Culture of Grover

By Jaime Nava

Do you know your short, fuzzy pal, Grover? He’s the blue monster from Sesame Street. When he is caped, he is also known as Super Grover and even Super Grover two-point-oh. Grover has a trait in all his appearances. You see, he thinks he knows something when in actuality, he doesn’t. For example, he wears a professor’s garb, calls himself professor Grover, and wants to tell you about one of nature’s wonders: mailboxes! No, trees! (He’s corrected by Cameron Diaz). In one episode, Grover is the Music Monster, and he breaks down crying because he has to admit that he knows nothing and that he’s a sham. He had been trying to lead everyone into thinking he was a musical expert. Grover is the self-deluded non-expert who makes claims that are true because he says they are. It is rare for Grover to repent.

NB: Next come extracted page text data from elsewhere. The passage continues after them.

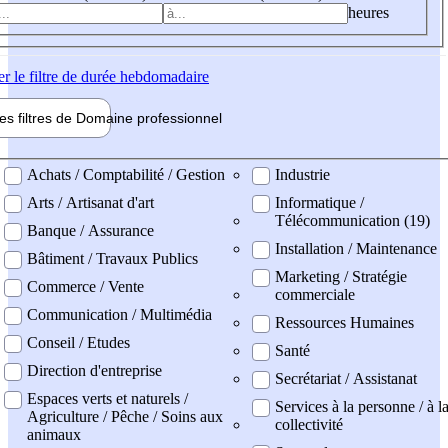
heures
er
le filtre de durée hebdomadaire
les filtres de
Domaine pro
fessionnel
ne professionel
Achats / Comptabilité / Gestion
Industrie
Arts / Artisanat d'art
Informatique /
Télécommunication (19)
Banque / Assurance
Installation / Maintenance
Bâtiment / Travaux Publics
Marketing / Stratégie
Commerce / Vente
commerciale
Communication / Multimédia
Ressources Humaines
Conseil / Etudes
Santé
Direction d'entreprise
Secrétariat / Assistanat
Espaces verts et naturels /
Services à la personne / à l
Agriculture / Pêche / Soins aux
collectivité
animaux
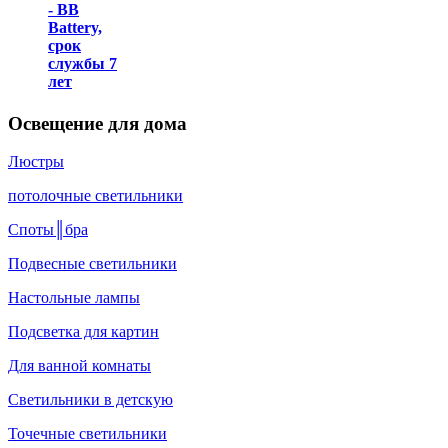
- BB
Battery,
срок
службы 7
лет
Освещение для дома
Люстры
потолочные светильники
Споты║бра
Подвесные светильники
Настольные лампы
Подсветка для картин
Для ванной комнаты
Светильники в детскую
Точечные светильники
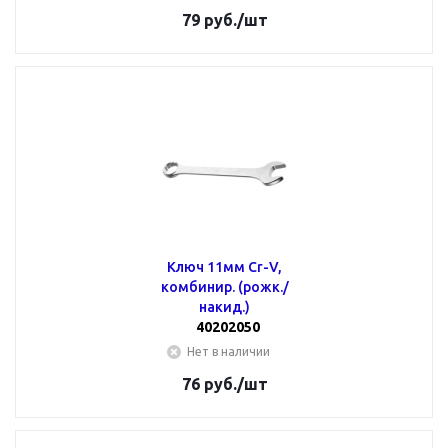
79
руб.
/шт
Ключ 11мм Cr-V,
комбинир. (рожк./
накид.)
40202050
Нет в наличии
76
руб.
/шт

Since I now live with all the Sesame Street monsters in my house, I can’t help but see their personalities. I also can’t help but make analogies to them either. As I watch Grover, I can’t help but think how well he embodies the culture. How many times have we been on Facebook (a great source of all things true, right?) and read something that gets us worked up? It shows how horrible “those people” who differ politically and/or religiously can be when some incident occurred. Many of us are quick to hit the share button. Then there’s that one friend who links to a Snopes article that cites resources to fact check the picture/post. Oops. We’ve seen all the people with smiling pictures of Mark Zuckerburg or Bill Gates saying something about sharing and possibly getting $1,000 or something for each person who shared. Right. Those are obvious, though, right? Right?

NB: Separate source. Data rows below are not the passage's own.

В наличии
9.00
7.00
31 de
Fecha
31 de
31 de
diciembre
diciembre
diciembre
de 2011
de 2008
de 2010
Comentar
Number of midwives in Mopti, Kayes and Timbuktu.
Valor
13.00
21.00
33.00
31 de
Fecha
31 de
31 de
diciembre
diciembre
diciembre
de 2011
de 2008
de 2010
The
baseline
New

It’s worse, though. There’re guys like Bill Maher who claim Jesus is a copycat of Horus, Baldur or some other South American god. Sadly, professor Grover Maher didn’t do much research on that. People make up new definitions and say that Christianity is not a religion but a relationship. By religion, they (not Oxford or Webster) mean it’s a works-based way of getting to heaven. Too bad they didn’t read James 1:26-27 (Note: Threskeia and Threskeuo are defined as expressions of worship in BDAG). Postmodernism claims that there is absolutely no absolute truth. Thanks again, professor Grover. My personal favorite was Kathleen Parker on CNN who thought Cruz said Jesus should rise from the grave to support his campaign. She misquoted Cruz as saying, “It’s time for the body of Christ to rise up and support me.” The blue monster strikes again! What he actually said was, “If we awaken and energize the body of Christ– if Christians and people of faith come out and vote our values– we will win, and we will turn the country around.”

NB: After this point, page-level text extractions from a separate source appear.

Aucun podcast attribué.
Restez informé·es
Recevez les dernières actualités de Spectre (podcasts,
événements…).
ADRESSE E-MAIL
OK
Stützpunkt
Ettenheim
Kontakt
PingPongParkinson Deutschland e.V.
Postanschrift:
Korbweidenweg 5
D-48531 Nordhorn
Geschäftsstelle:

What in the world is going on? All I can figure is that we have lost our sense of logic. We think so highly of ourselves that we don’t need to fact check anymore. Do people make mistakes? Of course! When we do, we apologize. We correct our mistakes by trying especially hard not to make the same mistake twice. We need to stop pretending we have all the facts until we actually have all the facts. We need to stop making things up that aren’t real and things that conflict with truth. We need to take a breath before we post something on the internet because the internet has a long memory. We need to stop being a Grover who claims to know more than he does.

There was one point in an episode where Grover admits his mistake. He declares that he is a sham, and he starts to weep. He finally got it right. In that one (or more) instance where we do something ignorant, apologize. Where we are wrong, admit it and move along. Take the shame and learn from it. I.e., think before you speak. It does everyone a favor.